No início de maio, apesar da ostensiva presença militar, noventa municípios em nove dos 32 departamentos colombianos registraram bloqueios de estradas e incêndio de carros em represália pela extradição para os Estados Unidos de Dairo Antonio Úsuga, o Otoniel, líder do poderoso Clã do Golfo, que movimenta entre 30% e 60% da cocaína produzida no país. Do outro lado, grupos paramilitares surgidos de confrontos com a guerrilha e hoje ajudando na forma de milícias enxergam na eleição de Petro um risco à ordem estabelecida e fazem ameaças contra sua vida.
Mais do que a ideologia, porém, o que move a população a apoiar o oposicionista é o cansaço com a situação atual e o desejo de mudança — de preferência, para alguém de fora da elite política tradicional. “Os colombianos estão mais interessados em destronar o status quo do que em votar nos preceitos econômicos da esquerda”, afirma Manuella Libardi, analista da openDemocracy. Trata-se de um movimento de pêndulo, que nos anos recentes vem alternando mandatários na América Latina. Os ventos que, a partir de 2015, sopraram a favor de governos de direita na maior parte da região agora se desviam para o lado oposto: em sete eleições democráticas recentes, cinco foram vencidas pela esquerda (Argentina, com Alberto Fernández, Bolívia, com Luis Arce, Peru, com Pedro Castillo, Chile, com Gabriel Boric, e Honduras, com Xiomara Castro).

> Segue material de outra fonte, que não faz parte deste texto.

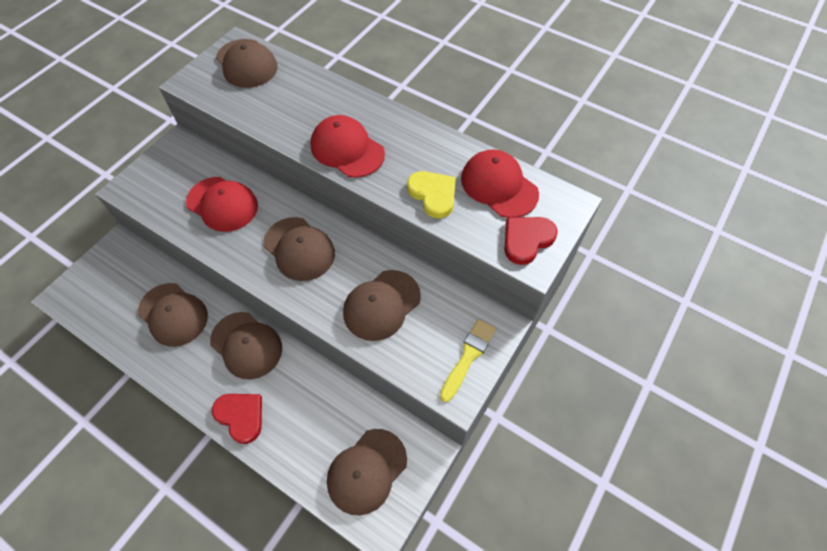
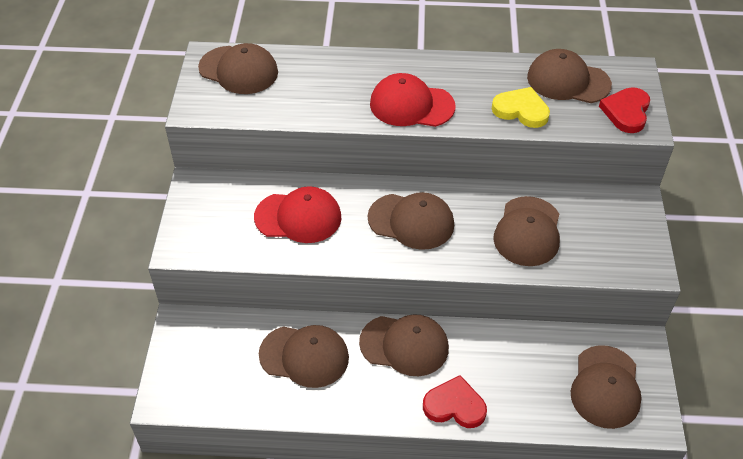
camera: 30 degrees left, 10 degrees down
yellow brush [440,319,496,402] -> none
red cap [461,149,539,218] -> brown cap [527,49,612,103]

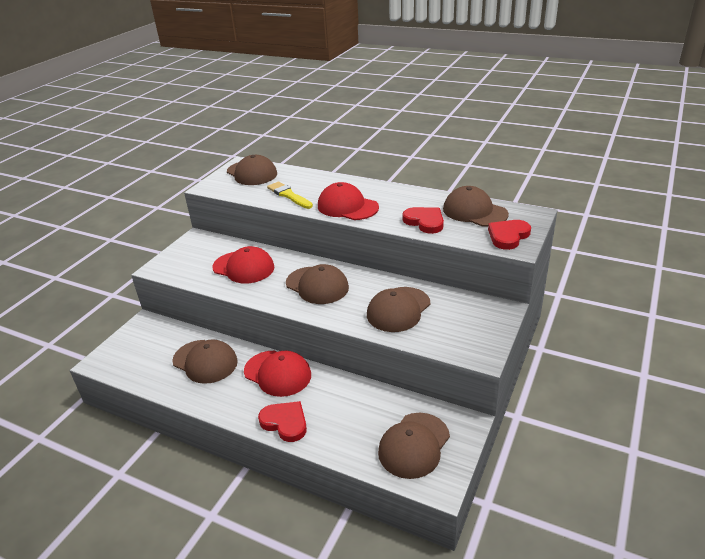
camera: 25 degrees right, 15 degrees down
brown cap [359,314,449,376] -> red cap [244,351,311,397]
yellow heart [492,87,550,128] -> red heart [403,207,444,234]
none -> yellow brush [267,181,313,209]

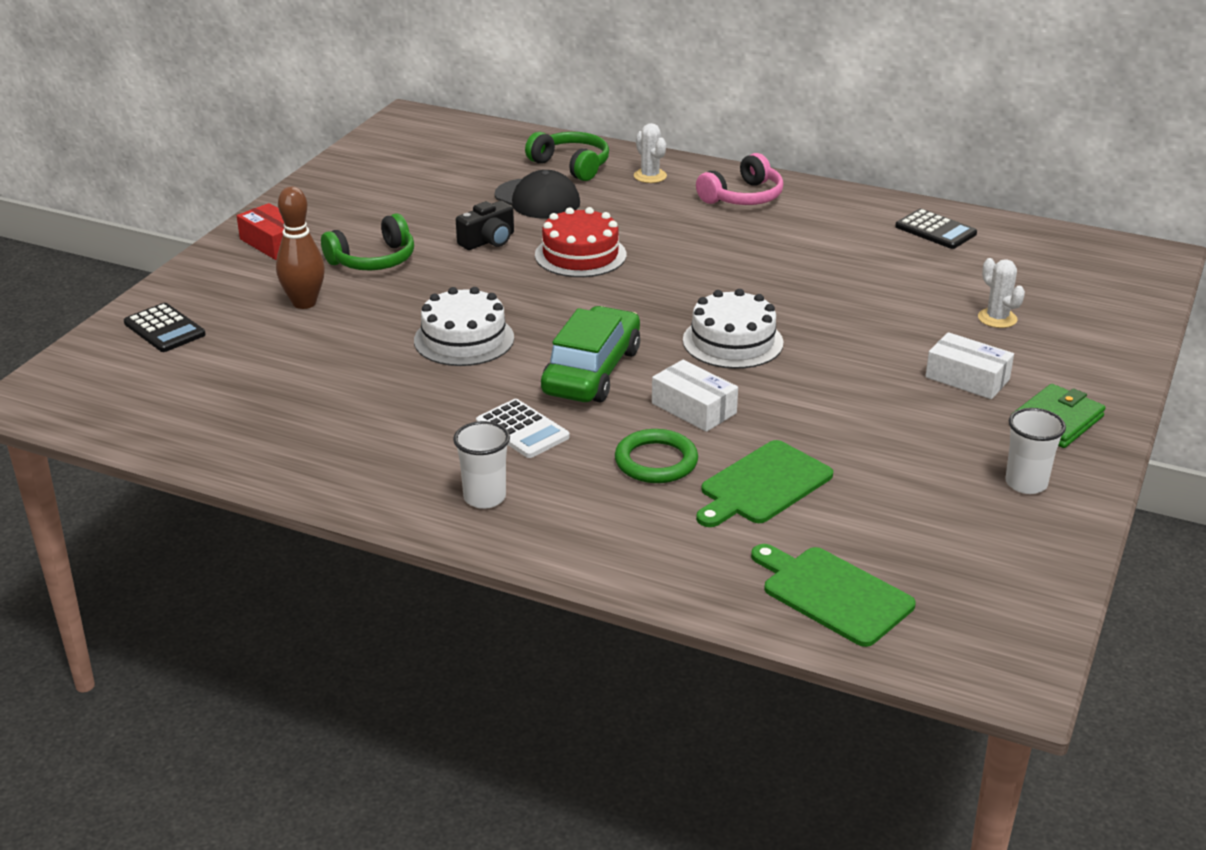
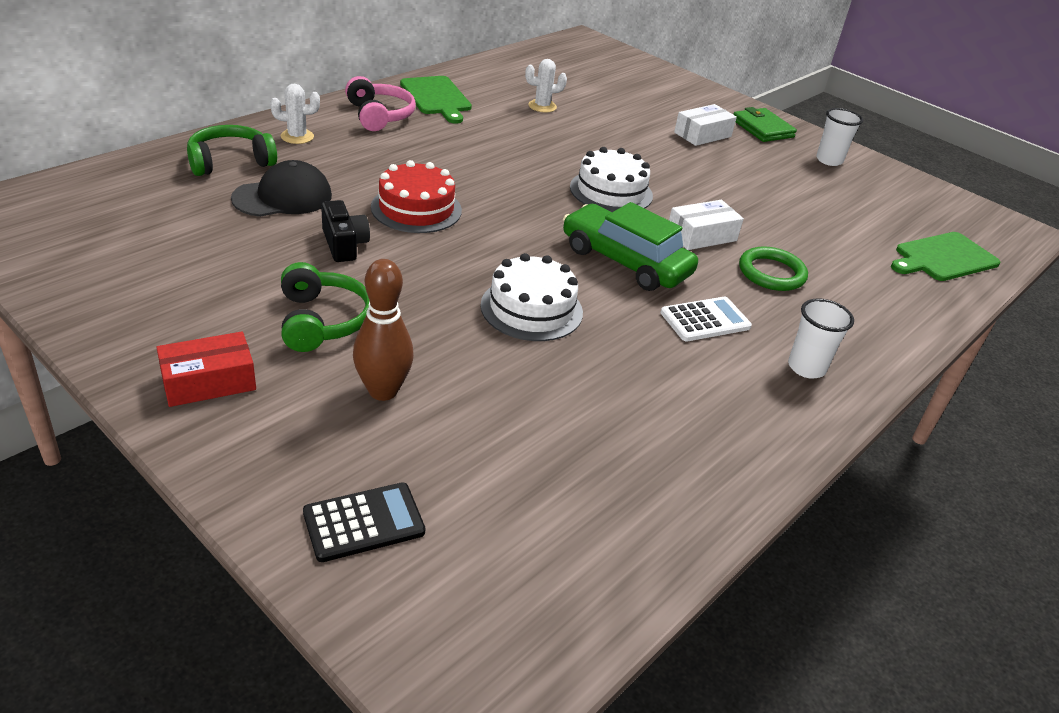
camera: 75 degrees left, 5 degrees up
green cutting board [696,440,833,527] -> green cutting board moved to [400,76,472,123]
black calculator [895,208,977,249] -> none
white cactus [978,258,1025,328] -> white cactus moved to [525,59,567,112]

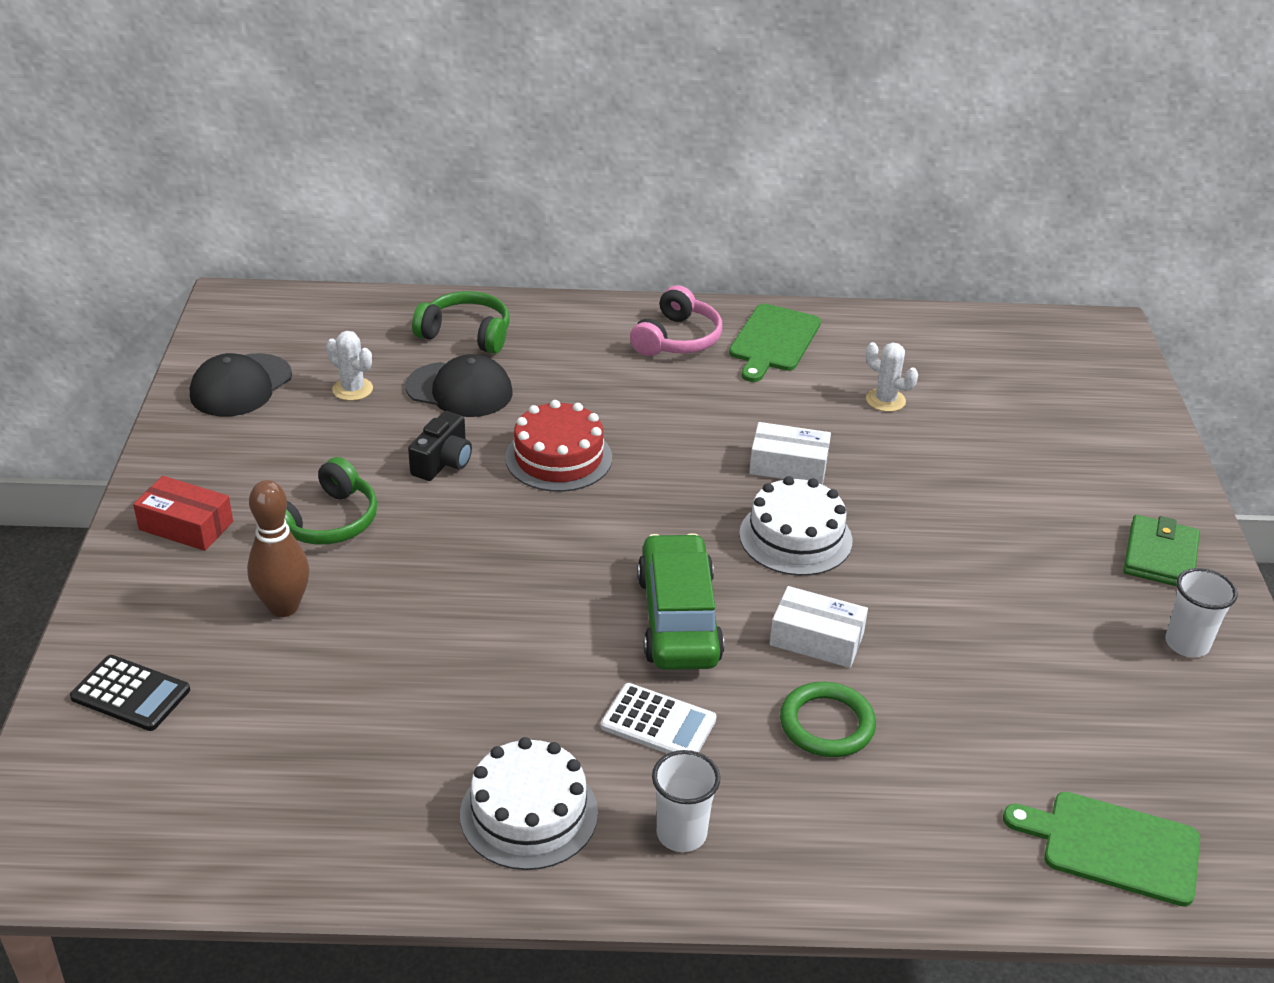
camera: 50 degrees right, 0 degrees up
white cactus [270,84,320,144] -> white cactus moved to [326,331,373,401]
white cake [480,253,583,341] -> white cake moved to [460,737,598,870]
white box [674,104,737,146] -> white box moved to [749,422,831,485]
none -> black cap [190,353,292,417]

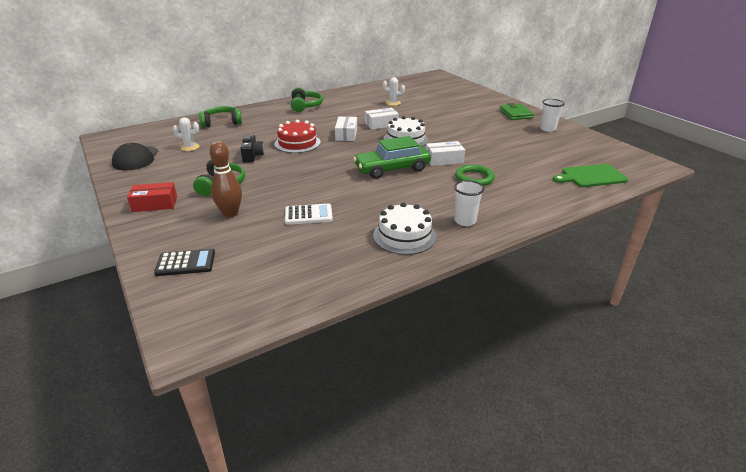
camera: 30 degrees left, 5 degrees down
black cap [405,354,513,417] -> none
white calculator [601,683,716,754] -> white calculator moved to [285,204,333,225]
pink headphones [630,285,722,356] -> green headphones [291,87,323,112]
green car [637,533,724,670] -> green car turned 75 degrees counterclockwise [353,136,431,179]
green cutting board [729,304,821,382] -> none
none -> white box [335,117,357,141]

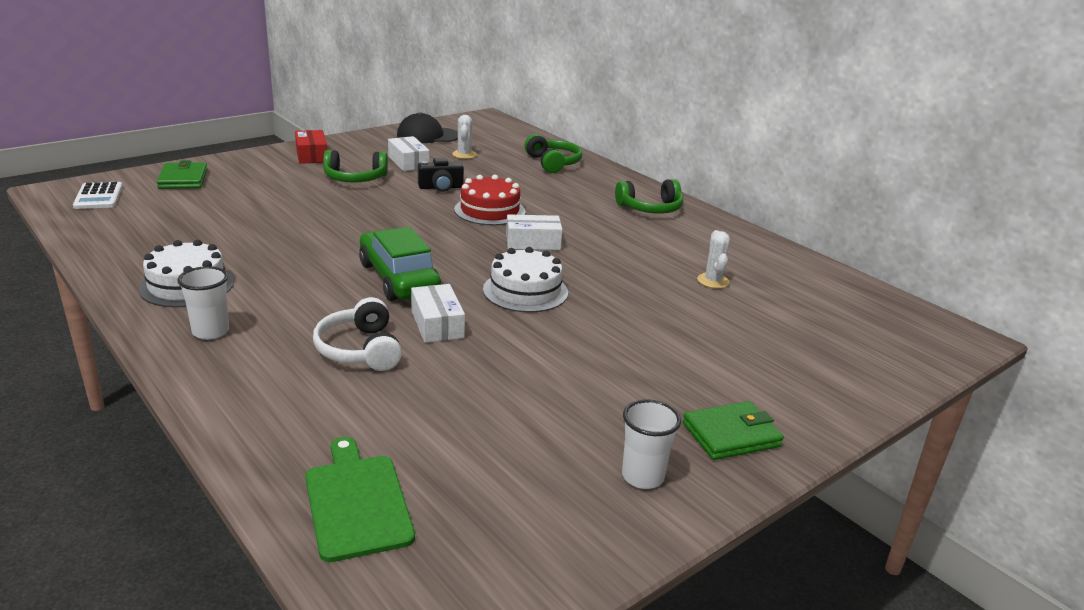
camera: 80 degrees right, 5 degrees down
black calculator [154,249,215,276] -> green wallet [157,160,207,189]
brown bowling pin [209,141,242,218] -> none
white calculator [285,204,333,225] -> white calculator moved to [73,182,123,209]
white box [365,108,399,130] -> white box moved to [388,136,430,171]
green ring [455,165,495,186] -> white headphones [313,297,402,371]

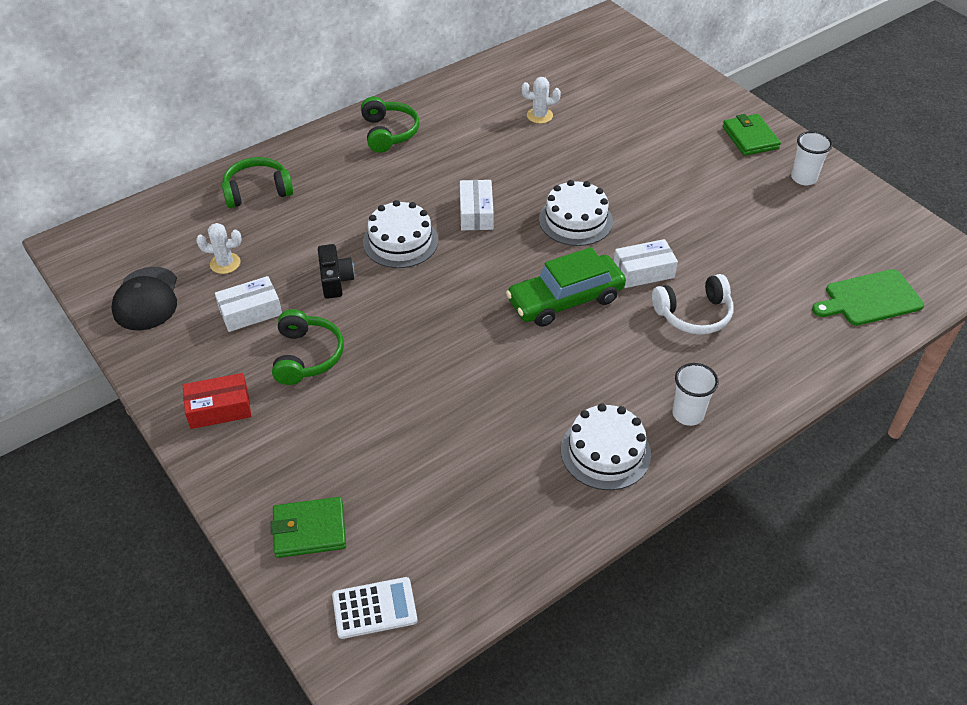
camera: 85 degrees left, 20 degrees up
red cake [454,175,526,225] -> white cake [363,200,438,268]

O favoritismo de Petro na Colômbia e a diferença, pelo menos no momento, entre Lula e Jair Bolsonaro no Brasil reforçam essa interpretação. “O fato de nenhum presidente ter conseguido se reeleger desde o início de 2020 fala muito sobre o clima do eleitor médio na América Latina. As pessoas querem novos rostos, que tragam novas esperanças”, analisa Patricio Navia, professor do Centro de Estudos Latino-Americanos e Caribenhos da Universidade de Nova York. Em uma região do planeta enfraquecida e distante das grandes decisões, a esquerda que se elege agora terá de fazer um grande esforço para a engrenagem girar novamente — sabendo que, se decepcionar, corre o risco de o pêndulo se mover para o outro lado.